It seemed that Maddux knew that long before the studies mentioned in Epstein's book. Amazing. But that's not all.
Then he explained that I couldn’t tell his pitches apart because his goal was late quick break, not big impressive break. The bigger the break, the sooner the ball must start to swerve and the more milliseconds the hitter has to react; the later the break, the less reaction time. Deny the batter as much information — speed or type of last-instant deviation — until it is almost too late.
But not entirely too late: Maddux didn’t want swings and misses for strikeouts, but preferred weak defensive contact and easy outs. He sought pitches that looked hittable and identical — getting the hitter to commit to swing — but weren’t. Any pitch that didn’t conform to this, even if it looked good, was scrapped as inefficient.
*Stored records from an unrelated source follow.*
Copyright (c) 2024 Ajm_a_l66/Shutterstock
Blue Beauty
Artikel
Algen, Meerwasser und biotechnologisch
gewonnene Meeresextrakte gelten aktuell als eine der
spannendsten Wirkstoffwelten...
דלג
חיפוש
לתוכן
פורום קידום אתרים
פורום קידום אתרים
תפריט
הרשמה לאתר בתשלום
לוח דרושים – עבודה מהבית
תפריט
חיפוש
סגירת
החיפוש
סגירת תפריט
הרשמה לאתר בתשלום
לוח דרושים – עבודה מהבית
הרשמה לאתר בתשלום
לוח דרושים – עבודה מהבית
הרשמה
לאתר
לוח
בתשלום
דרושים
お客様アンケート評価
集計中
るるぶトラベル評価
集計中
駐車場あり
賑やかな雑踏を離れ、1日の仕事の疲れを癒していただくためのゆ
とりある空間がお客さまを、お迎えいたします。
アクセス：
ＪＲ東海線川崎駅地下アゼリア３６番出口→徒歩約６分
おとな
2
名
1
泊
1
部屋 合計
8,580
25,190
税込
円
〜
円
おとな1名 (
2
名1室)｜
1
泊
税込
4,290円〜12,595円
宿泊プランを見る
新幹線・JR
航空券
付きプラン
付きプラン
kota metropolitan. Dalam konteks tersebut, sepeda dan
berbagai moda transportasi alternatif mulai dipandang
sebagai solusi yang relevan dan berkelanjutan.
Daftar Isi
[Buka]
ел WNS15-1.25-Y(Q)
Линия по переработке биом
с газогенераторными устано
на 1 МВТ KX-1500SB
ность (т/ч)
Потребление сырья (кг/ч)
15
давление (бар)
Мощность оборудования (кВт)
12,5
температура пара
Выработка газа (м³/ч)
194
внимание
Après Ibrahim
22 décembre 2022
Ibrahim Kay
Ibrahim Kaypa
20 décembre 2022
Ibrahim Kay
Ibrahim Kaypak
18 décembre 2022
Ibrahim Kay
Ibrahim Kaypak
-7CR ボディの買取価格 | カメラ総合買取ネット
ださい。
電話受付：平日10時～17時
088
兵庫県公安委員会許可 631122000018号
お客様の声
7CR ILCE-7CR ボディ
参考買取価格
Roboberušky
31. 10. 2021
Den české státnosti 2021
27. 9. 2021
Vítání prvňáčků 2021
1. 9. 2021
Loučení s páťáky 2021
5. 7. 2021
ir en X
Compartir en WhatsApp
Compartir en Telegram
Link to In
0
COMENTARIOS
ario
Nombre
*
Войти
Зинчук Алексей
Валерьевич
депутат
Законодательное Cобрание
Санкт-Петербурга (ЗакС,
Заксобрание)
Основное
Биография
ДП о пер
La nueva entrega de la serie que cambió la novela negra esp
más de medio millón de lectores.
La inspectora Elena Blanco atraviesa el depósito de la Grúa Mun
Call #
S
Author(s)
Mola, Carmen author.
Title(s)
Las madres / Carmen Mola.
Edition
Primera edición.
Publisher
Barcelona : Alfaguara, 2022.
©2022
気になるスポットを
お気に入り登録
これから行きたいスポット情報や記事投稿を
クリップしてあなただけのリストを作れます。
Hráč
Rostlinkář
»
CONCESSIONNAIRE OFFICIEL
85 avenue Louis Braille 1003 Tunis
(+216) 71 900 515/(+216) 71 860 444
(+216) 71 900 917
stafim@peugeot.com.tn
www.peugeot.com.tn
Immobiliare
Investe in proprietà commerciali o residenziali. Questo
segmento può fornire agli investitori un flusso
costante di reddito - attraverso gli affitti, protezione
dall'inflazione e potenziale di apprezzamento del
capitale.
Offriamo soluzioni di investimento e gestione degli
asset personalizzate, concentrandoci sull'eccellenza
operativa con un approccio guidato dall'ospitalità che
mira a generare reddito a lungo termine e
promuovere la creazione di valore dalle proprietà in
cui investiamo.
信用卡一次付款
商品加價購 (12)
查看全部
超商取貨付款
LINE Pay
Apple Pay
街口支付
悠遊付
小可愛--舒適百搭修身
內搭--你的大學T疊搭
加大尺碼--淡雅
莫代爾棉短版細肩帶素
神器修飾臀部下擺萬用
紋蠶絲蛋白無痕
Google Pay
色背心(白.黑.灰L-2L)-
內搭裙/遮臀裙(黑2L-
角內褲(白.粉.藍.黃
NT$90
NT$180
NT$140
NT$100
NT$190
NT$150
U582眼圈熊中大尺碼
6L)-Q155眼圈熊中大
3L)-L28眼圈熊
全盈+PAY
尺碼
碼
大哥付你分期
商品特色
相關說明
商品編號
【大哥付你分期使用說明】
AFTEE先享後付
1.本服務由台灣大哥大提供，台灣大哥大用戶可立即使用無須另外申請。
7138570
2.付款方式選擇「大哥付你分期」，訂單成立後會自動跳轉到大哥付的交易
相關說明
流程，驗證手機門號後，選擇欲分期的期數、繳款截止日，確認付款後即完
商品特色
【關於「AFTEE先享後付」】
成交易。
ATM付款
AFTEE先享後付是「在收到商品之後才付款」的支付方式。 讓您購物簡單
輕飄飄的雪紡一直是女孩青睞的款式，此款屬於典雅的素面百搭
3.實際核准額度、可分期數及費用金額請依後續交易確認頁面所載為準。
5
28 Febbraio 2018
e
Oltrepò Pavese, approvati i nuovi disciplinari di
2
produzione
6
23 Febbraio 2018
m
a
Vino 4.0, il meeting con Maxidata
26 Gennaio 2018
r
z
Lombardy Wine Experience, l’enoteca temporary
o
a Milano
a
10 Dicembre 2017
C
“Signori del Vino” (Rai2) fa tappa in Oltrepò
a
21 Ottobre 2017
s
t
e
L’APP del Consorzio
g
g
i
It's another secret of pitching that he seemed to have understood long before others: the batter must commit to swinging or not before a major league pitch has made it halfway to the plate, so after a certain point any unanticipated break in that pitch is not something the batter can react to. On TV, his sinking fastball with armside tailing action was a thing of beauty to watch, like spherical frisbee that always toppled to one side, but to the batter it must have been even more infuriating, like trying to swat a fly with chopstick.
Maddux was so good at inducing the weak contact he discussed above that he had a stat named after him: a Maddux is a complete game shutout requiring no more than 99 pitches.
Let's hope he writes a book about pitching someday, the pitching version of Ted Williams famous tome on hitting.